Anche Mingardi, impegnata nel match tra Busto e Brescia, ha un’efficienza media vicino al 30% ma qui il discorso è diverso: infatti l’opposto bustocco ha ricevuto fin qui il 35% delle alzate complessive della sua squadra (contro il 24% dell’opposto di Novara), numeri che spiegano l’importanza della giocatrice nello scacchiere a disposizione di Musso. Se la vedrà contro la sua ex squadra, Brescia che, nonostante le difficili condizioni di formazione, cercherà di mettere in campo il giusto atteggiamento di una squadra chiamata ogni partita a lottare per ottenere la salvezza. Ancor di più in questa sfida che vede le due squadre separate da soli tre punti in classifica (considerando comunque che Busto deve recuperare ancora diverse partite). La speranza di coach Mazzola è quella di riuscire a recuperare almeno una centrale (magari la ex Berti) per la sfida contro Busto, così da poter sfruttare meglio il potenziale offensivo della sua squadra, magari schierando un sestetto con in campo insieme Hippe e Nicoletti, così da dare qualche soluzione in più a Bechis. Considerando anche che Brescia riceve con una media del 29,9% di ricezione perfetta, quindi avere due attaccanti capaci di attaccare la palla alta potrebbe essere una delle soluzione per affrontare questo problema.

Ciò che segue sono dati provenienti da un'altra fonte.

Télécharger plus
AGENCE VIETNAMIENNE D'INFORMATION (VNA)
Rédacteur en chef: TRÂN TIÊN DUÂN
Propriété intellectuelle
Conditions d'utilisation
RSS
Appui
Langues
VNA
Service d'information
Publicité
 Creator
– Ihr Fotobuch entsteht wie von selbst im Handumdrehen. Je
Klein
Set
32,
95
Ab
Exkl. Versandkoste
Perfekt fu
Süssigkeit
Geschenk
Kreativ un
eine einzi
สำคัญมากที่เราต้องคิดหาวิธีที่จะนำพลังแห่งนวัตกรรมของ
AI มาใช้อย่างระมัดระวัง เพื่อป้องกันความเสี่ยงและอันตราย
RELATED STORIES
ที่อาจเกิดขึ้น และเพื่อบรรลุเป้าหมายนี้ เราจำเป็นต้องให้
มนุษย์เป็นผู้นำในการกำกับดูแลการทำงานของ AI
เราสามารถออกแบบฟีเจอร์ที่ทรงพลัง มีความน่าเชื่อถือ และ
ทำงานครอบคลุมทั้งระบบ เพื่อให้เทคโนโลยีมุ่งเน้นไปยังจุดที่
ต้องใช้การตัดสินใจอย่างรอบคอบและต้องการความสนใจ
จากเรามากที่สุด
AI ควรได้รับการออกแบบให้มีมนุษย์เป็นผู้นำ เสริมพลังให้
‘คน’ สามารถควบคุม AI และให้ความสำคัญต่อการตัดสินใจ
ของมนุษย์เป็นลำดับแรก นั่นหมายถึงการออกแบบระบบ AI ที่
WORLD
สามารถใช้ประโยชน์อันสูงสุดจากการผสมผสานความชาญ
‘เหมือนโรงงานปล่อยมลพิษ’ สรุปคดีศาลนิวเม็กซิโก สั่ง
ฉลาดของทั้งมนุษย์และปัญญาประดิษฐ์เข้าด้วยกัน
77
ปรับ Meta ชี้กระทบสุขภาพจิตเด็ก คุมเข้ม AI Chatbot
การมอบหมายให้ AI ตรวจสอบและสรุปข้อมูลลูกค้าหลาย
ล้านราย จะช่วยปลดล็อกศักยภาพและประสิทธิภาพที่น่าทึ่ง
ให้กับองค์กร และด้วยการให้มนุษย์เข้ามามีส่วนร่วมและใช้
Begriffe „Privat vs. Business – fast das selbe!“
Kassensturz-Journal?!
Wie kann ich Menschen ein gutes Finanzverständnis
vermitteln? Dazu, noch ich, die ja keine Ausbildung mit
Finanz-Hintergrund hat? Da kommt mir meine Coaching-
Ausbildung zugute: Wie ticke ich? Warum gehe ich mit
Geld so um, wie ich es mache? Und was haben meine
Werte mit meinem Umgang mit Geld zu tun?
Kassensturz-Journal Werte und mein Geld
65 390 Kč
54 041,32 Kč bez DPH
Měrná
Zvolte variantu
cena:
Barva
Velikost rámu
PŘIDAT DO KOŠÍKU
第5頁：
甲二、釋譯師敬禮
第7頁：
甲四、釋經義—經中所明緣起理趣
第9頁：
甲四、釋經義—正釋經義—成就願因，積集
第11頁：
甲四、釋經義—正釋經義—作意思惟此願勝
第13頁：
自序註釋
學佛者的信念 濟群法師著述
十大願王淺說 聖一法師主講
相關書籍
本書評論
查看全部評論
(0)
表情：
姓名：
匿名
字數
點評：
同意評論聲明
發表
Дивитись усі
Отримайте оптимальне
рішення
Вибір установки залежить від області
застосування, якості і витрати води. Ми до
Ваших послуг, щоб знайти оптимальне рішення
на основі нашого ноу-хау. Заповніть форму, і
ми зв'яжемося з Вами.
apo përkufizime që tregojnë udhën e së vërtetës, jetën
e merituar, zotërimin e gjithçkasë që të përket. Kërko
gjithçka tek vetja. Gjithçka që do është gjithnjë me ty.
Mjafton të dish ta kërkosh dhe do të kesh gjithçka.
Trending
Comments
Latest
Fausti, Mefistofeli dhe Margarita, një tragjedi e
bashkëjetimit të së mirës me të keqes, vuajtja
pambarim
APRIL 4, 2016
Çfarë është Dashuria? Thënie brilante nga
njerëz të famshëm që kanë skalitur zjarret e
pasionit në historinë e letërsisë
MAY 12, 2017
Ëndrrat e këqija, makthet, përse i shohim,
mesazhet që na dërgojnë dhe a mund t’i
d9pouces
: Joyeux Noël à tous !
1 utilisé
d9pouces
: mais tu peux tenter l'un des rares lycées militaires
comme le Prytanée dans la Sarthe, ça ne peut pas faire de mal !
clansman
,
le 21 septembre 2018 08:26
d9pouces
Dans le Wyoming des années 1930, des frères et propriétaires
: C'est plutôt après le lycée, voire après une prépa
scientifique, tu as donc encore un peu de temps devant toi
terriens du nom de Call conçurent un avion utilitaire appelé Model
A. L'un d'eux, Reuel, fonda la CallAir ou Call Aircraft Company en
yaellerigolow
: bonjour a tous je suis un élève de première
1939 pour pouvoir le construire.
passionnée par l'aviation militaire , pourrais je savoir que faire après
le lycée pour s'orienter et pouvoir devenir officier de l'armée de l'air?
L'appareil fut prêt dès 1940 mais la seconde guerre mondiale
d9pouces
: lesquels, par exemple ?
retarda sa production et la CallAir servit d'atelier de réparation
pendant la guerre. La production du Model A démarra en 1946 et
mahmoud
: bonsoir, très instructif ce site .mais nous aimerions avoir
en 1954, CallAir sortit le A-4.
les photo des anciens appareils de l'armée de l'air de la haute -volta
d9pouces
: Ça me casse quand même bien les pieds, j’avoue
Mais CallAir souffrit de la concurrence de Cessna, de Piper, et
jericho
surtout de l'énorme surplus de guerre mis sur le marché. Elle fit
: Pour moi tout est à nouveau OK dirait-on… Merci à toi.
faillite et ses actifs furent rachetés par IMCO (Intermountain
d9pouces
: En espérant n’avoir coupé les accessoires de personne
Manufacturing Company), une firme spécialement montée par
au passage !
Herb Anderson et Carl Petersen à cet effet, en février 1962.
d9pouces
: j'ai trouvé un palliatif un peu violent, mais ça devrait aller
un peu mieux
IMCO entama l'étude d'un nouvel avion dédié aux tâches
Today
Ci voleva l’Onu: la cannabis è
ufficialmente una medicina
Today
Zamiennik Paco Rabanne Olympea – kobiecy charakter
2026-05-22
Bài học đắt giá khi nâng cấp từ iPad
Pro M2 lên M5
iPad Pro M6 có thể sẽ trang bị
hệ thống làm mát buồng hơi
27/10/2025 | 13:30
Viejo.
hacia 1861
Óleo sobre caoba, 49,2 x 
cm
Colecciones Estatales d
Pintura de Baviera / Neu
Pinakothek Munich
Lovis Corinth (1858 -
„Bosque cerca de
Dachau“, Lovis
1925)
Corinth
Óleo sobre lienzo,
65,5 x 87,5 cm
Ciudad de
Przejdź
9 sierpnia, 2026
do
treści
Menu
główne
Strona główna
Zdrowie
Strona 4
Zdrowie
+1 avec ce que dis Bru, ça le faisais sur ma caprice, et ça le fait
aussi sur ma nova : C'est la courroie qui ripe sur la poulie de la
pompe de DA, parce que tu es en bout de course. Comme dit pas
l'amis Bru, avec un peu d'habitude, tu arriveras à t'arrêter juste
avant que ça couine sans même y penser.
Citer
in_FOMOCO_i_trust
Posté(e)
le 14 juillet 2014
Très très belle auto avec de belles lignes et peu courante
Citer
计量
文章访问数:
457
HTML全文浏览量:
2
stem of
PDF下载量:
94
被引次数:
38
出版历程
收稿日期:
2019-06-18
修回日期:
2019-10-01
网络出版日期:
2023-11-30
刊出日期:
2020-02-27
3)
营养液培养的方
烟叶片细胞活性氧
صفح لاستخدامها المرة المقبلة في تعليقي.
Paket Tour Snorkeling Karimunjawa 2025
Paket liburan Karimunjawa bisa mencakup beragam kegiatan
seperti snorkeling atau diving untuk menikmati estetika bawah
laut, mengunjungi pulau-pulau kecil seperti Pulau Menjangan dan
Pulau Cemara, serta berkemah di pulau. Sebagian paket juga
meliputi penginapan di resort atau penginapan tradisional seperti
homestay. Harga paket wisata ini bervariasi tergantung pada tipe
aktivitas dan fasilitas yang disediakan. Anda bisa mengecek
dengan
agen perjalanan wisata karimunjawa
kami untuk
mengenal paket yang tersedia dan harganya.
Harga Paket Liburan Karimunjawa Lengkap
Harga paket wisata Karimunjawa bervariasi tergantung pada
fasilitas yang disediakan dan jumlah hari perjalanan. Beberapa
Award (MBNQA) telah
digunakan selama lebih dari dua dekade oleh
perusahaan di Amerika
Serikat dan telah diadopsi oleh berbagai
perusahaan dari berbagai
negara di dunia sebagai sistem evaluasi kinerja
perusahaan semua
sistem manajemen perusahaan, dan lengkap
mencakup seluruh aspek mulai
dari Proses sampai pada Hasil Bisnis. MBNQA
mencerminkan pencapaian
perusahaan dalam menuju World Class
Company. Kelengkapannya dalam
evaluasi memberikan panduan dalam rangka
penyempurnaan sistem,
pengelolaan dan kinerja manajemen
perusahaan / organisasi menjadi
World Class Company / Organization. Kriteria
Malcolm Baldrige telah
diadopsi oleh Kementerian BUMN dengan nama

Tre sono anche i punti che separano Firenze e Bergamo, in un altro scontro diretto con punti in palio molto importanti, soprattutto per la formazione bergamasca. Infatti le orobiche potrebbero dare una bella mossa alla loro classifica, ingarbugliando ulteriormente le cose in casa toscana dove le bisontine sono reduci da 4 sconfitte consecutive. Mencarelli spera di poter contare sui rientri di Guerra e Belien, determinanti per le sorti della squadra, mentre Turino dovrà scegliere chi schierare al centro tra Mio Bertolo e Dumancic (i numeri farebbero pendere l’ago della bilancia verso la prima) e chi far giocare in diagonale con la palleggiatrice Valentin tra le due americane Johnson e Lanier (non ho mai nascosto le mie considerazioni sulle qualità fisiche della seconda). Giocatrici che potrebbero decidere il match? Guerra da un lato, la ex Enright dall’altro.